Questo è un tratto psicologico e sociale della postmodernità della globalizzazione e coinvolge anche il consumo dei riti e delle feste. Ci sono riti, feste riconosciute che assumono una connotazione dominante che escludono Altri riti che stanno sia nel mondo virtuale della rete sia in quello materiale. Sono dei prodotti che stanno nel grande mercato mediatico reale e virtuale e svolgono una funzione manipolante e dominante.

Il riconoscimento dell’Altro avviene solo se questi oggetti, spogliati di qualsiasi significato rivelatore di un’epifania, sono con-divisi, fatti propri per essere consumati nei giorni previsti dal calendario gregoriano che è l’ordinatore temporale sociale della struttura organizzativa della società globalizzata.
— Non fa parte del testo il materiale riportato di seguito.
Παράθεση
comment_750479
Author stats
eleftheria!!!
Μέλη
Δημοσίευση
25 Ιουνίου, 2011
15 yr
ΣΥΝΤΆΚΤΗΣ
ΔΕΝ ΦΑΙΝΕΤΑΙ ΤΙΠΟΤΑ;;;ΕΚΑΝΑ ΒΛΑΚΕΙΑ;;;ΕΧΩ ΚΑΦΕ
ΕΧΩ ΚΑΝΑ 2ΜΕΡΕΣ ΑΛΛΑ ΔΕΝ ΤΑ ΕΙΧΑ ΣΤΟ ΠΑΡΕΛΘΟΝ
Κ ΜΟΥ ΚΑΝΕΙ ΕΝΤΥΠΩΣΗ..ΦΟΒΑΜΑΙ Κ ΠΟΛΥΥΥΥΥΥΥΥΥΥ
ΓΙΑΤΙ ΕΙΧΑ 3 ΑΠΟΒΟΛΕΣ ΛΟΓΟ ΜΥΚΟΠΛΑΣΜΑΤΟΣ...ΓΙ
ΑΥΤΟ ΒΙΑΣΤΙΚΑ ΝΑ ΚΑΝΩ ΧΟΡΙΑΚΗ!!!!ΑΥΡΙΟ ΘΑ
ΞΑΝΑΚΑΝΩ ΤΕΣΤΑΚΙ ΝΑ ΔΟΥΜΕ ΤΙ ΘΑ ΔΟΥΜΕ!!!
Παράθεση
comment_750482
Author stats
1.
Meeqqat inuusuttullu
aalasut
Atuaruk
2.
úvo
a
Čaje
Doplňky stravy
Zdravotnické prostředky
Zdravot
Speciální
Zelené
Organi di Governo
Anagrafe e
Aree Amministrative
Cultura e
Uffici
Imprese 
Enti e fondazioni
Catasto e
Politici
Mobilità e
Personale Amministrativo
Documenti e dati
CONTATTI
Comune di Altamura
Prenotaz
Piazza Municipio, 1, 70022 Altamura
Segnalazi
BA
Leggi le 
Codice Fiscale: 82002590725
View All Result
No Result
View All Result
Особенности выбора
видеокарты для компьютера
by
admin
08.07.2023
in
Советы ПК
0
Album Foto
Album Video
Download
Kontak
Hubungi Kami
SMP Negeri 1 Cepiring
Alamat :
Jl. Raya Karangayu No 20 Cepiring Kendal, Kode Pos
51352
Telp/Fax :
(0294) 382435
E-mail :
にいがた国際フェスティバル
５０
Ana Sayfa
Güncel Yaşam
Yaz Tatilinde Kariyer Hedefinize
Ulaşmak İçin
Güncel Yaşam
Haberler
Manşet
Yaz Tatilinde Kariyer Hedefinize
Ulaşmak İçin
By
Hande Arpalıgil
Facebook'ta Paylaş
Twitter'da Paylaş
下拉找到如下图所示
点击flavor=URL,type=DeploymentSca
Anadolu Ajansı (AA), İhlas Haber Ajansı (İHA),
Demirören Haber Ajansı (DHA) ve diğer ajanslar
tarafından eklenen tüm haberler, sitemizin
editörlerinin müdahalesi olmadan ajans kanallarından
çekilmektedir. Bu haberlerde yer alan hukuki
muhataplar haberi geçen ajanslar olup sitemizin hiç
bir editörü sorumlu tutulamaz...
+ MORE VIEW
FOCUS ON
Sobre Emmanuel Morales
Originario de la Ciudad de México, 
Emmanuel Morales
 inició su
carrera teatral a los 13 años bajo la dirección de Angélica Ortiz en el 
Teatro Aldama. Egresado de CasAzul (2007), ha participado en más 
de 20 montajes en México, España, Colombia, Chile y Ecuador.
Gli altri calendari ordinatori come quello indiano, persiano, cinese, ebraico che seguono un altro sistema ritualistico sono costretti a condividere quello della globalizzazione per stare nel mercato.

Il rito, la festa nella postmodernità lascia il posto al desiderio del consumo, del con-diviso non del desiderante e del sacro che non è contenibile in un contenitore definito. Il desiderio è spogliato di tutto quello che può richiamare il sopra, la tradizione secolare e tutto ciò che coinvolge l’epifanico di ogni gruppo sociale.

L’atto della ricorrenza, com’è l’ultimo dell’anno, in qualsiasi calendario, è la rappresentazione ritualizzata di un oggetto inconscio collettivo che si confronta con il pathos della nascita e della morte. E’ un atto rituale collettivo che serve per esorcizzare le paure, le angosce del prima e del dopo, dell’adesso e del futuro. Nel postmoderno questo rito desacralizzato necessita, però, di essere consumato con oggetti come il fuoco, vino, eros non evocanti dell’epifania.